[Saved data entries]
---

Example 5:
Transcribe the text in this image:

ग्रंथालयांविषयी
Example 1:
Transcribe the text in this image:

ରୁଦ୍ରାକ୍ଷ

[Directions] Repeat the data exactly, with every line included.

[Solved exercise]
---

Example 5:
Transcribe the text in this image:

ग्रंथालयांविषयी
Example 1:
Transcribe the text in this image:

ରୁଦ୍ରାକ୍ଷ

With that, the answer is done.